● Problem statement
Which lines in the data below contain the word "която"? Pick out each of them and copy it in full.

━━━━━━━━━━━━━━━━

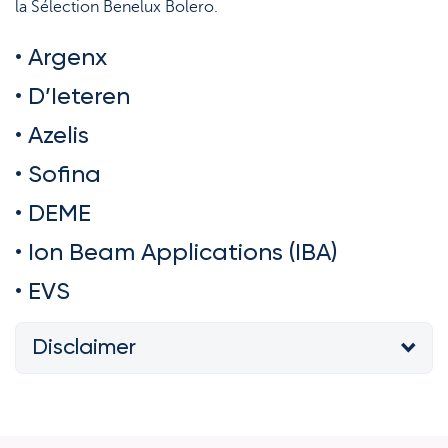
Support
la Sélection Benelux Bolero.
Stratégie & Analyse
Documents
• Argenx
• D’Ieteren
Questions fréquemment posées
• Azelis
Lexique
• Sofina
• DEME
• Ion Beam Applications (IBA)
• EVS
Disclaimer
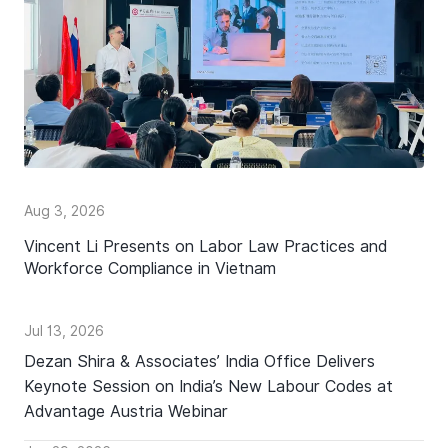
Aug 3, 2026
Vincent Li Presents on Labor Law Practices and
Workforce Compliance in Vietnam
Jul 13, 2026
Dezan Shira & Associates’ India Office Delivers
Keynote Session on India’s New Labour Codes at
Advantage Austria Webinar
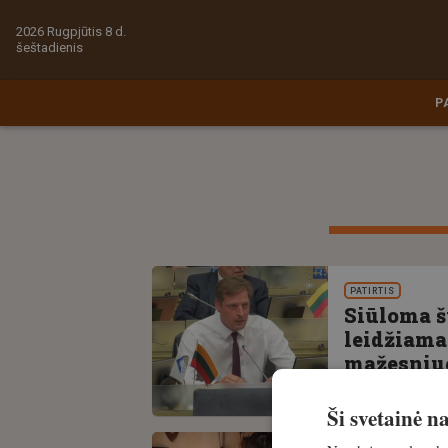
2026 Rugpjūtis 8 d.
šeštadienis
P
PATIRTIS
Siūloma š
leidžiama 
mažesniuo
5. gegužė, 2026
Ši svetainė 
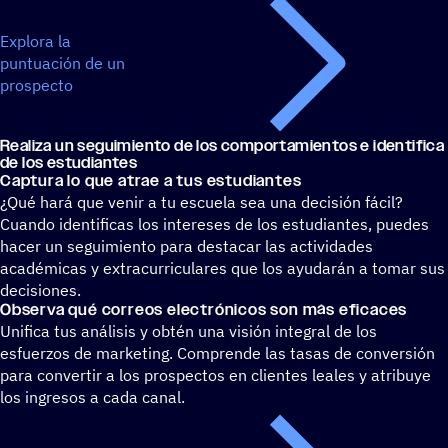
Explora la
puntuación de un
prospecto
Realiza un segui­miento de los compor­ta­mien­tos e iden­ti­fica 
de los estudiantes
Captura lo que atrae a tus estudiantes
¿Qué hará que venir a tu escuela sea una decisión fácil?
Cuando identificas los intereses de los estudiantes, puedes
hacer un seguimiento para destacar las actividades
académicas y extracurriculares que los ayudarán a tomar sus
decisiones.
Observa qué correos elec­tró­ni­cos son más eficaces
Unifica tus análisis y obtén una visión integral de los
esfuerzos de marketing. Comprende las tasas de conversión
para convertir a los prospectos en clientes leales y atribuye
los ingresos a cada canal.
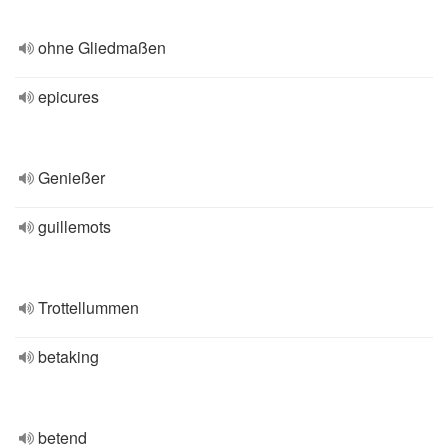
ohne Gliedmaßen
epicures
Genießer
guillemots
Trottellummen
betaking
betend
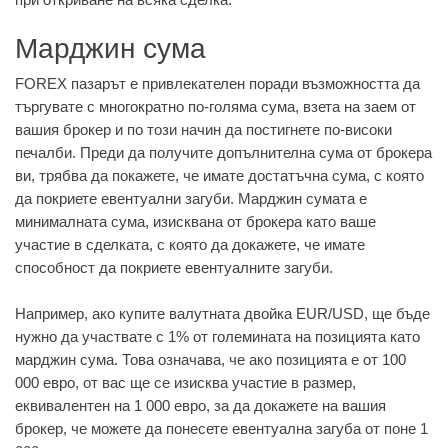
Марджин сума
FOREX пазарът е привлекателен поради възможността да
търгувате с многократно по-голяма сума, взета на заем от
вашия брокер и по този начин да постигнете по-високи
печалби. Преди да получите допълнителна сума от брокера
ви, трябва да покажете, че имате достатъчна сума, с която
да покриете евентуални загуби. Марджин сумата е
минималната сума, изисквана от брокера като ваше
участие в сделката, с която да докажете, че имате
способност да покриете евентуалните загуби.
Например, ако купите валутната двойка EUR/USD, ще бъде
нужно да участвате с 1% от големината на позицията като
марджин сума. Това означава, че ако позицията е от 100
000 евро, от вас ще се изисква участие в размер,
еквивалентен на 1 000 евро, за да докажете на вашия
брокер, че можете да понесете евентуална загуба от поне 1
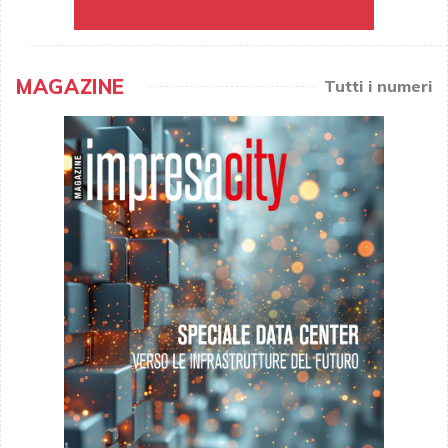
MAGAZINE
Tutti i numeri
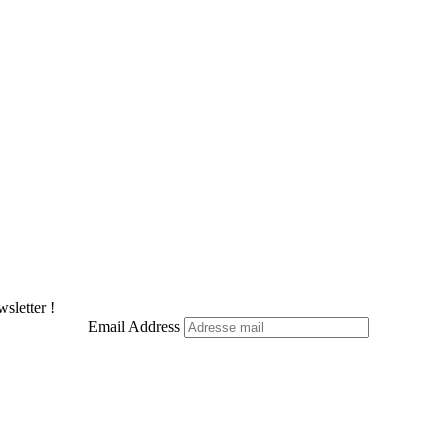
sletter !
Email Address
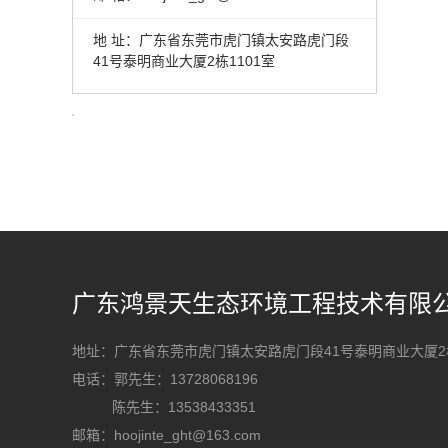
地 址：广东省东莞市虎门镇太安路虎门段
41号泰明商业大厦2栋1101室
广东鸿景天生态环境工程技术有限
地址：广东省东莞市虎门镇太安路虎门段41号泰明商业大厦2栋
电话：郭先生：13728068196
陈先生：13538433351
邮箱：hoojinte_ght@163.com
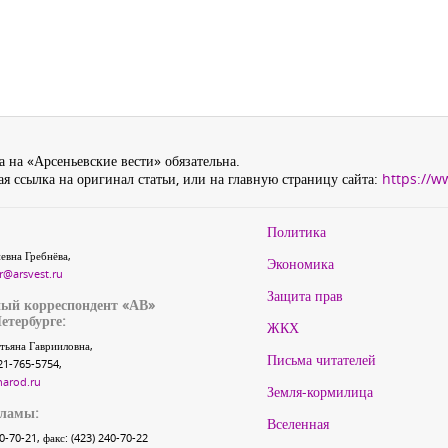
 на «Арсеньевские вести» обязательна.
я ссылка на оригинал статьи, или на главную страницу сайта:
https://w
Политика
евна Гребнёва,
Экономика
r@arsvest.ru
Защита прав
ый корреспондент «АВ»
етербурге:
ЖКХ
тьяна Гаврииловна,
Письма читателей
21-765-5754,
narod.ru
Земля-кормилица
кламы:
Вселенная
40-70-21, факс: (423) 240-70-22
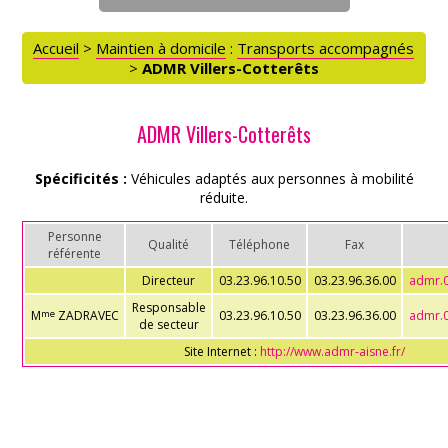
Accueil
>
Maintien à domicile
:
Transports accompagnés
>
ADMR Villers-Cotterêts
ADMR Villers-Cotterêts
Spécificités :
Véhicules adaptés aux personnes à mobilité
réduite.
Personne
Qualité
Téléphone
Fax
référente
Directeur
03.23.96.10.50
03.23.96.36.00
admr.
Responsable
M
ZADRAVEC
03.23.96.10.50
03.23.96.36.00
admr.
me
de secteur
Site Internet :
http://www.admr-aisne.fr/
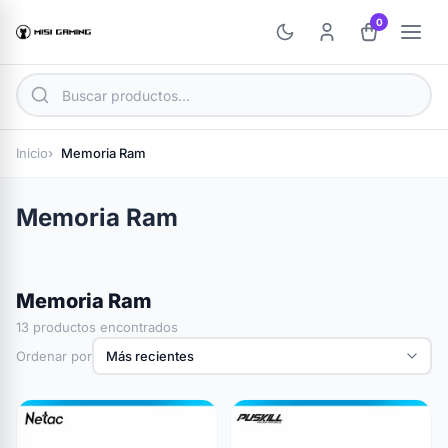
0
Inicio
Memoria Ram
Memoria Ram
Memoria Ram
13 productos encontrados
Ordenar por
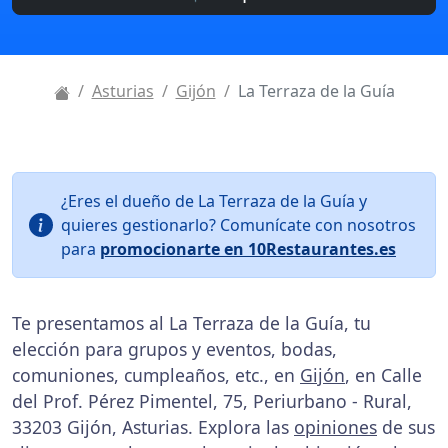
Asturias
Gijón
La Terraza de la Guía
¿Eres el dueño de La Terraza de la Guía y
quieres gestionarlo? Comunícate con nosotros
para
promocionarte en 10Restaurantes.es
Te presentamos al La Terraza de la Guía, tu
elección para grupos y eventos, bodas,
comuniones, cumpleaños, etc., en
Gijón
, en Calle
del Prof. Pérez Pimentel, 75, Periurbano - Rural,
33203 Gijón, Asturias. Explora las
opiniones
de sus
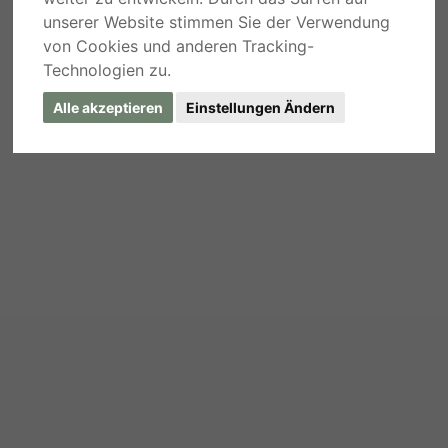
unserer Website stimmen Sie der Verwendung
von Cookies und anderen Tracking-
Technologien zu.
Alle akzeptieren
Einstellungen Ändern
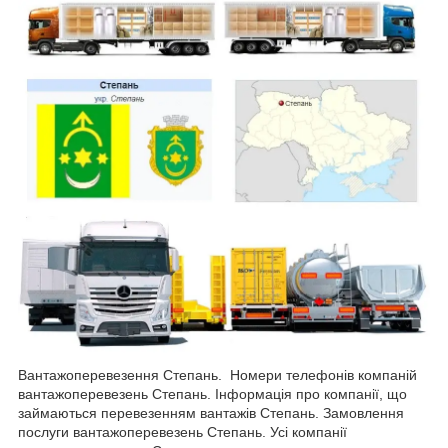
Вантажоперевезення Степань. Номери телефонів компаній
вантажоперевезень Степань. Інформація про компанії, що
займаються перевезенням вантажів Степань. Замовлення
послуги вантажоперевезень Степань. Усі компанії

━━━━━━━━━━━━━━━━

● Answer space
ви, трябва да покажете, че имате достатъчна сума, с която
участие в сделката, с която да докажете, че имате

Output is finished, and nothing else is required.